At The Treaty of Picquigny, drawn up in 1475 between England and France. The French King Louis XI paid our boy, Edward IV, 75,000 crowns and a yearly pension “thereafter” of 50,000 crowns to hold off his claims to the French throne and stay put in England. These days English Steady-Eddies use similar city bonuses to fly-drive and buy estates around here, no doubt.

But I don’t think they’d like the Bar Terminus, it is too full of community; it knows what it is – the heart-beat of the village. Madame “Lolo,” – Laurent, Francis’s wife (in Las Vegas t-shirt) checks the train time-table for me, shakes my hand. I explain the trip, Tom Coryat, walking (in the modernist manner – sometimes on trains). “Ah, you are crazy,” Francis says. “Now I understand.”

I shake everyone’s hand again. Francis gives me a house pen. “For the writer.” On the train to Amiens everyone in my compartment – everyone – is plugged into an I-Pod. Some even share.

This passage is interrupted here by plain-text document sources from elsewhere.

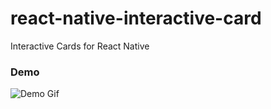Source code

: # react-native-interactive-card
Interactive Cards for React Native

### Demo
![Demo Gif](https://lh3.googleusercontent.com/3upzV02RBWDgFRfax-Dd9fGD-a-D1gbdxPnhU1GM8vhMBqdZxJstqbA2IlfArpSEBr0Cnra7rsf8FXRsoyphsgp0wLVIAJI3O65idu3HyCjJ4fVxNbzKUqRR3lkxkbx2G5HuSiuUlN1ikR5Ca3ubLQVyYXF1Ah5dezCpRRSD9nG2epD_agsx0AMpVGJwRm5BgUgnUmzAY5Bh6r082gPb7vjTG3O90e0hyTafKrYwEW9lFWGkKKGBJ5rFbpkw5rY6Hz0TKUdmkerKkHjnl68dLVbGb0PDv1NDRygTwXbHvIu06LIqRpe2dAllrUqhQGeYyEqjkVT5eGjY4rc1kHmQa9ULw86tYGwUuX78RU3p38ktz4tQ-t-Z7qLnS4tZdH29_w--0Ge6DT3uveLUGNET95y6rqbXxoIpAdisETufuDp2MZl02cNzO4DnCYraqRIeRKlD8gYJ63my16RNx7ZadZsieCea91YcYJUfEPmmh2X03jj_umnzLsCUnDW04QBU2c6qNlYW62-LQoKoiuSh_QlpxFMahfa7t6ipGJodCyXfW4ND0UGohqt07NRsVPWQ3VJJDUnl=w2822-h1494)
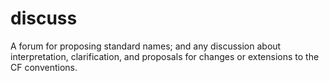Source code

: # discuss
A forum for proposing standard names; and any discussion about interpretation, clarification, and proposals for changes or extensions to the CF conventions.
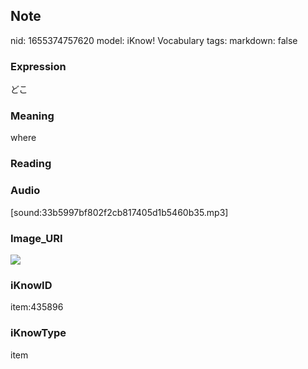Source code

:## Note
nid: 1655374757620
model: iKnow! Vocabulary
tags: 
markdown: false

### Expression
どこ

### Meaning
where

### Reading


### Audio
[sound:33b5997bf802f2cb817405d1b5460b35.mp3]

### Image_URI
<img src="918f0a950c4f1f7ce43b60345c2a5cc9.jpg">

### iKnowID
item:435896

### iKnowType
item
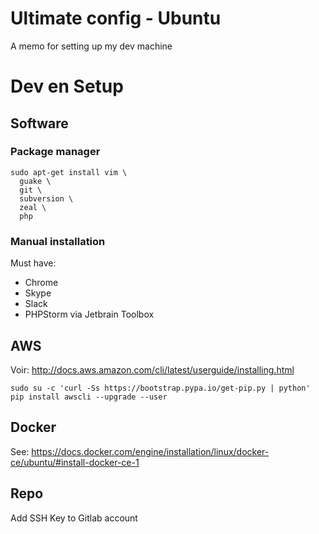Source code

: # Ultimate config - Ubuntu

A memo for setting up my dev machine

# Dev en Setup

## Software

### Package manager

    sudo apt-get install vim \
      guake \
      git \
      subversion \
      zeal \
      php

### Manual installation

Must have:

- Chrome
- Skype
- Slack
- PHPStorm via Jetbrain Toolbox

## AWS

Voir: http://docs.aws.amazon.com/cli/latest/userguide/installing.html

    sudo su -c 'curl -Ss https://bootstrap.pypa.io/get-pip.py | python'
    pip install awscli --upgrade --user

## Docker

See: https://docs.docker.com/engine/installation/linux/docker-ce/ubuntu/#install-docker-ce-1

## Repo

Add SSH Key to Gitlab account
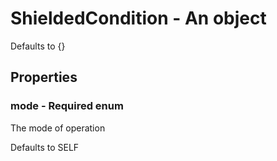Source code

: 

# ShieldedCondition - An object



Defaults to {}



## Properties



### mode - Required enum



 The mode of operation



Defaults to SELF

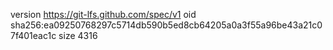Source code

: version https://git-lfs.github.com/spec/v1
oid sha256:ea09250768297c5714db590b5ed8cb64205a0a3f55a96be43a21c07f401eac1c
size 4316
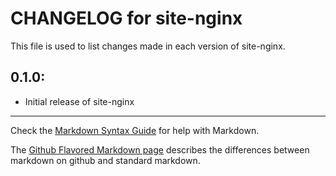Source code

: # CHANGELOG for site-nginx

This file is used to list changes made in each version of site-nginx.

## 0.1.0:

* Initial release of site-nginx

- - -
Check the [Markdown Syntax Guide](http://daringfireball.net/projects/markdown/syntax) for help with Markdown.

The [Github Flavored Markdown page](http://github.github.com/github-flavored-markdown/) describes the differences between markdown on github and standard markdown.
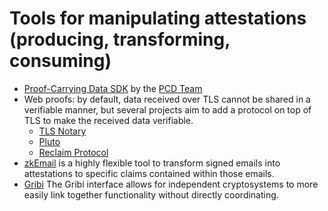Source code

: # Tools for manipulating attestations (producing, transforming, consuming)

- [Proof-Carrying Data SDK](https://github.com/proofcarryingdata/zupass) by the [PCD Team](https://pcd.team/)
- Web proofs: by default, data received over TLS cannot be shared in a verifiable manner, but several projects aim to add a protocol on top of TLS to make the received data verifiable.
    - [TLS Notary](https://tlsnotary.org/)
    - [Pluto](https://pluto.xyz/)
    - [Reclaim Protocol](https://www.reclaimprotocol.org/)
- [zkEmail](https://prove.email/) is a highly flexible tool to transform signed emails into attestations to specific claims contained within those emails. 
- [Gribi](https://github.com/tonk-gg/gribi) The Gribi interface allows for independent cryptosystems to more easily link together functionality without directly coordinating.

Must be a student town, Amiens.

Tom Today

I went from Abbevile about one of the clocke the same day, and came about eight of the clocke in the evening to a country village in Picardy called Picquigny, fourteene miles there hence distant. Most of the country betwixt these places is exceeding fertill, having as faire meadows, and fruitful corne fields as I saw in all France. After I had traveled sixe of those fourteen miles, I overtook a certaine Frier, attired in white habites, whose name was Carolus Wimier: I walked with him as far as Picquigny: he was Ordinus Praemonstratensis, a young man of the age of two and twenty years, and a pretty Latinist: he went to Amiens to be fully confirmed in his Orders by the Bishop of Amiens. I found him a very good fellow and sociable in his discourses; for he and I were so familiar, that we entered into many speeches of divers matters, especially of Religion, wherein the chiefest matter that we handled was about the adoration of Images.